Edson Ramos de Siqueira
Queridos amigos, hoje iniciamos um capítulo importante para todos aqueles que querem entender o Espiritismo em todos os seus âmbitos e não apenas naquilo que os convém.
Allan Kardec e os Espíritos já nos atentavam para todos os aspectos desta vida diante da limitação de nosso conhecimento. A vida não se limita apenas onde nossos olhos podem ver ou nossa percepção pode sentir. Muitos são os caminhos e estes se entrelaçam e se explicam.
Devemos nos lembrar que o pensamento lógico é forte aliado em nosso estudo, é ele também que nos dá grande base para entender ou, pelo menos, tentar entender alguns pontos que são pouco ou quase nada mencionados em boa parte dos Centros Espíritas.
Acerca deste assunto, não podíamos deixar de estudar sobre a nossa alimentação. Em muitos lares espíritas, a dieta onívora (produtos de origem de outros animais – carne, ovos, leite etc – e vegetal) é comum. Poucos param para pensar sobre o que colocam em seus pratos.
Não faremos nenhum tipo de julgamento neste estudo – o que vai contra a filosofia espírita – nosso objetivo é apenas dar luz e conhecer um pouco mais sobre um assunto essencial quando falamos de Espiritismo e sua relação com os outros animais. Com muita humildade, convidamos todos ao estudo e sua reflexão.
“Até que enfim iremos comer comida de verdade!”, André Luiz dizia feliz e com certa empolgação, ao chegar à casa de Lísias, quando convidado para um almoço entre amigos.
André Luiz foi chamado de suicida quando no umbral por 8 anos (livro Nosso Lar). Ele não sabia do que se tratava. Em sua mente, ele não era um suicida.
– Mas por que André Luiz foi chamado de suicida? – perguntou uma das alunas do curso de Espiritismo.
– Porque ele era um suicida inconsciente. Todos nós somos suicidas incoscientes. Agredimos nosso corpo “físico” e, consequentemente, nós mesmos – nossos espíritos – respondia calmamente o professor -. André Luiz comia e bebia exageradamente, e também por isso, ia matando seu próprio corpo “físico”. Era seu próprio assassino.
Assim, todos nós, seres humanos, somos, de certa forma, suicidas inconscientes. “André Luiz era como um de nós”, falava o professor.
Enquando caminhamos em nossa trilha evolutiva, buscando o crescimento moral e espiritual, esquecemos, por muitas vezes, de diversos aspectos diretamente ligados ao nosso crescimento. A alimentação é um destes.
Na caminhada evolutiva, nós – espíritos –, cada vez mais, tornamo-nos mais sutis, isto é, mais leves, mais cheios de luz. Esta caminhada – e seu resultado – só será verdadeira quando enxergarmos nossas falhas, tentarmos corrigi-las e obtivermos algum sucesso.
Como pensar em sutilizar nosso espírito – evoluir – se, todos os dias, prejudicamos nosso espíritos com exageros e vícios?
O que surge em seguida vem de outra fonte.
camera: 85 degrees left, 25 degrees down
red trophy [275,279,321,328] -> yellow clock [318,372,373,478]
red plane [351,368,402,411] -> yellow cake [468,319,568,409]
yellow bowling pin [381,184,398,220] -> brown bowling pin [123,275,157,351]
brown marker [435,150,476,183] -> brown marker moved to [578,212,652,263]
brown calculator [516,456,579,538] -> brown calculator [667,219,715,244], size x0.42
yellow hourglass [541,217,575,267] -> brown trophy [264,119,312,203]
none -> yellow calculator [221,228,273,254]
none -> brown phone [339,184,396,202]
Drogas ilícitas, raiva, inveja, impaciência, cigarros, bebidas alcoólicas, comida em exagero, carne. Sim, espiritualmente e para nossa saúde “física”, podemos dizer que a carne é uma droga, uma das piores que existe.
Nós, durante o dia, recebemos e perdemos energia. Devido ao nosso estágio evolutivo, na maioria das vezes, a diferença entre ganhar e perder é negativa. É como se calculássemos o saldo da energia que nos restou ao final do dia (energia captada – energia perdida = energia total armazenada).
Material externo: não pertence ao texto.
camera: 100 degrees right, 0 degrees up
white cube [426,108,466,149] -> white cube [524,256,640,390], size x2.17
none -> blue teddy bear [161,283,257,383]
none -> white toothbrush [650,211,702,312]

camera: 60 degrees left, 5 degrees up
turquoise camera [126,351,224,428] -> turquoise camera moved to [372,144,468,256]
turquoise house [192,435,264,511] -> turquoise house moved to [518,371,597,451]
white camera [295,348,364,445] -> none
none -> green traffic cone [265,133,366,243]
As principais fontes de captação de energia são seis: luz solar, respiração, eletromagnetismo – solo -, energia cósmica, energia cósmica direta – chácara coronário – e ALIMENTAÇÃO.
Nossa evolução caminha com nossa maior percepção e captação de energia. Assim, uma pessoa, que está em uma caminhada exponencial rumo à sua evolução, capta energia muito mais eficientemente do que um irmão que ainda não encontrou a luz.
Neste sentido como poderemos falar de sutilização de nosso espírito se ainda nos alimentamos da carne de nossos irmãos?
Como pensar em saldo positivo de energia ao final do dia, se o que ingerimos e captamos via alimentação está carregado de energia negativa devido à dor e ao sofrimento?